## Sunday, October 24, 2021

### The Daisy Clock

One of the designs in the book Making Wooden Gear Clocks is for an electromagnetic gear clock driven by a simple and baffling mechanism. I took the design and adapted it for 3D printing; as with some of the other clocks, I won't publish my design as the copyright status is unclear. Here is the clock:

The clock works as follows. The pendulum is driven electromagnetically by means of a magnet in the end of the pendulum and a coil in the base. The coil detects when the magnet comes close and then sends a pulse to drive it on its way. The pendulum drives a cam with two pawls on it. This in turn engages with a toothed wheel and advances it once per second. The principles thus far are similar to the Thriecan clock described in a previous post.

The minute wheel is also a toothed wheel, with the opposite orientation to the seconds wheel. A small metal rod near the middle of the seconds wheel engages with the teeth of the minute wheel and advances it once per minute.

There is also a pawl for the minute wheel to prevent it falling back. The minute wheel is tightly attached to an arbor which also carries the minute hand.

Now we get to how the motion of the minute wheel is divided down 12:1 to the hours motion. This is done by means of the daisy wheel. The daisy (or daisy wheel) motion was invented around 1830 by Aaron Dodd Crane. The wooden clocks book does not credit the invention or explain how it works. There is a little more information in Philip Woodward's book My Own Right Time.

The daisy wheel has 11 petals and 11 notches between the petals. A device ("tri") with 3 arms interacts with the daisy wheel by means of pins mounted on the ends of the arms. A rod attached to the daisy holds it loosely in place in the frame, allowing this movement while preventing it from just rotating with the tri. Woodward mentions that the number of arms and pins is not critical. The hour hand is mounted on the tri. The key to this is that some parts of the mechanism are mounted eccentrically to the minute arbor and so the whole system operates in a manner similar to epicyclic gears. I will have more to say about that eccentric mounting in a moment, but first I want to say that I simply do not understand this in any detail. Every time I try to reason it through, my brain breaks. The explanation in Woodward and in another work as well as several YouTube videos do not make it any clearer to be and mostly they end up with a statement along the lines of "you have to see it to believe it". It clearly does work. I just can't understand how, and why having 11 notches on the daisy leads to a 12:1 reduction.

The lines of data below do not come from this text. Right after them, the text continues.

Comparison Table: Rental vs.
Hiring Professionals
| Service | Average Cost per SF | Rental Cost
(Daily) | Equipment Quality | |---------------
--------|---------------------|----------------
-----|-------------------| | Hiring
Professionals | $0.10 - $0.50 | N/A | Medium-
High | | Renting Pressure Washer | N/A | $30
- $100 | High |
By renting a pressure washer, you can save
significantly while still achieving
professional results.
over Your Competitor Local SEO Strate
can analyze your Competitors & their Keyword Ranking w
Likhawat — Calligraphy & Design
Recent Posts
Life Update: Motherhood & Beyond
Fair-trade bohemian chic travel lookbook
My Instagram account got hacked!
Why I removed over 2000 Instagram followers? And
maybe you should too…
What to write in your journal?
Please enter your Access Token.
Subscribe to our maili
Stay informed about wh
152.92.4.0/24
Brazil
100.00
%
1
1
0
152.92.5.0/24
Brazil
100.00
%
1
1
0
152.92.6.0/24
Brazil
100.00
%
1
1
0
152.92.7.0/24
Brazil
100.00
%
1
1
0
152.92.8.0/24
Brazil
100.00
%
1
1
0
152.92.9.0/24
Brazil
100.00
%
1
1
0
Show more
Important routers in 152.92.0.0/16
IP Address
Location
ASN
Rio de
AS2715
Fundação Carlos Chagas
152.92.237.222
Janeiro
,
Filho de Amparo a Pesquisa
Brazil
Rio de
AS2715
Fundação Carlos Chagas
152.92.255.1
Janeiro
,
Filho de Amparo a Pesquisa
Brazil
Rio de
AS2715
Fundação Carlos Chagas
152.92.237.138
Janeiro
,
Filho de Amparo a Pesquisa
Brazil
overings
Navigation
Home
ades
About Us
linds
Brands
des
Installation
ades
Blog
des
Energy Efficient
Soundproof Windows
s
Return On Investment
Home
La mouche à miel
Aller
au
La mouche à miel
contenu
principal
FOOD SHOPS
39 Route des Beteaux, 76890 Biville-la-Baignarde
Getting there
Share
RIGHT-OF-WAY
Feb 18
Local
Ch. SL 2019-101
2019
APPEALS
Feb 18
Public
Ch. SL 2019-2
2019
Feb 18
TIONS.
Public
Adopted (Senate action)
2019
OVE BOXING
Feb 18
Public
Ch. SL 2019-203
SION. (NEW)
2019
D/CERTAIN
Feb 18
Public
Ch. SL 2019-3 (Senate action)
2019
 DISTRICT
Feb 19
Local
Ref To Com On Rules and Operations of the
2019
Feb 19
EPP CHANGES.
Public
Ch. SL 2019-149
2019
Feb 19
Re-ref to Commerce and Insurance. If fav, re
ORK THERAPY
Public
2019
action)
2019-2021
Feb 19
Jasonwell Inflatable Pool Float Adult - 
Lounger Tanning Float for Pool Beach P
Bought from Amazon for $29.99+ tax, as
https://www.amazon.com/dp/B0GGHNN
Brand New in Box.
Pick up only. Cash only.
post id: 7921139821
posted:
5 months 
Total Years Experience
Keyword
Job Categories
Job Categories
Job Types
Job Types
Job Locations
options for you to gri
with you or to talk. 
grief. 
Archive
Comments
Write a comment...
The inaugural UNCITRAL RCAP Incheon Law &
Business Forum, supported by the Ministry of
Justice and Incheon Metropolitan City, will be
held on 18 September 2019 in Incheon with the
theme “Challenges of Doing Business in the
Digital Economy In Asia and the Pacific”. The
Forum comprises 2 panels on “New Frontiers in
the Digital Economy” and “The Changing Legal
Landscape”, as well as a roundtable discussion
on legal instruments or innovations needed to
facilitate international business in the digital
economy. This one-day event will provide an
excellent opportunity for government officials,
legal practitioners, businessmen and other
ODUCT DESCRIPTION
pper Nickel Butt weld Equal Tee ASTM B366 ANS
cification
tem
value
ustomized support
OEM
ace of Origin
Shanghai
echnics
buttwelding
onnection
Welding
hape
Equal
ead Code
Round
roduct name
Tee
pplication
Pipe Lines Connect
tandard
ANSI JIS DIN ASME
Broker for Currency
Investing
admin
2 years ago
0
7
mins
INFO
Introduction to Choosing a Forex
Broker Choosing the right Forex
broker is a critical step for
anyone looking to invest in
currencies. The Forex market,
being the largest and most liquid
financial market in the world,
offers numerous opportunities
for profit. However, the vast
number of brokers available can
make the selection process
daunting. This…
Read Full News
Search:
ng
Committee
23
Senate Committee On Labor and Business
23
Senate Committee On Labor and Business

I've been a little evasive about exactly what is eccentric, and the reason for this is that I think the design in Making Wooden Gear Clocks is incorrect. In the design as shown in exploded form in the book, on the accompanying plans, and in the photos showing it being assembled, the daisy is mounted co-axially on the minute arbor. A part called the tri excentric in the book is also mounted on the arbor, such that its axis of rotation is offset from the axis of the minute arbor. The tri rotates about this offset axis. Thus the parts look like this:

The daisy therefore stays stationary while the tri and hence the hour hand rotate around an axis which is not coincident with the minute axis. As a consequence the hour hand moves off-center to the minute hand. You can see this in the following video, in which I turn the minute wheel by hand.

I have not been able to find any video of other builds of this clock which show it running for more than a few seconds, which is not long enough to see the problem. Consulting Woodward, Shelley's book on Crane, and several YouTube videos (example 1, example 2, example 3) show that this design is simply wrong. The tri and hour hand should rotate on the same axis as the minute arbor. To quote from Woodward:
the daisy wheel is mounted loosely on an eccentric collar rigidly fixed on the central arbor of the clock.
It is the daisy that should be eccentric to this axis, and although the daisy does not rotate, it does move a little to accommodate this motion. It's hard to believe that the author of the design and the editors of the book failed to notice this. As far as I can tell, they have not acknowledged the error or published any errata for the book.

After initially building the clock according to the published design, I reworked the daisy and tri to the correct configuration. Here is how the hour hand motion looks now:

The reworked parts look like this:

As with some of the earlier clocks, I view this as a clock demonstrator rather than a practical timepiece. I wanted to see how the mechanism worked. For this reason, I didn't spend a lot of time on the frame and base. I quite like the minimalistic "candlestick" design. I thought it might be too unstable, but it seems OK.

I used my own electronics in this clock, detailed in an earlier post. One unexpected issue I had was this: the clock was working fine when I had it attached to a piece of plywood for testing. Then when I mounted it on its base, the pendulum became very unstable. It would jump all over the place. This turned out to be because the magnet was attracted to the screws in the corner of the case and to the USB connector. I solved this by using weaker magnets and moving them a little lower to compensate.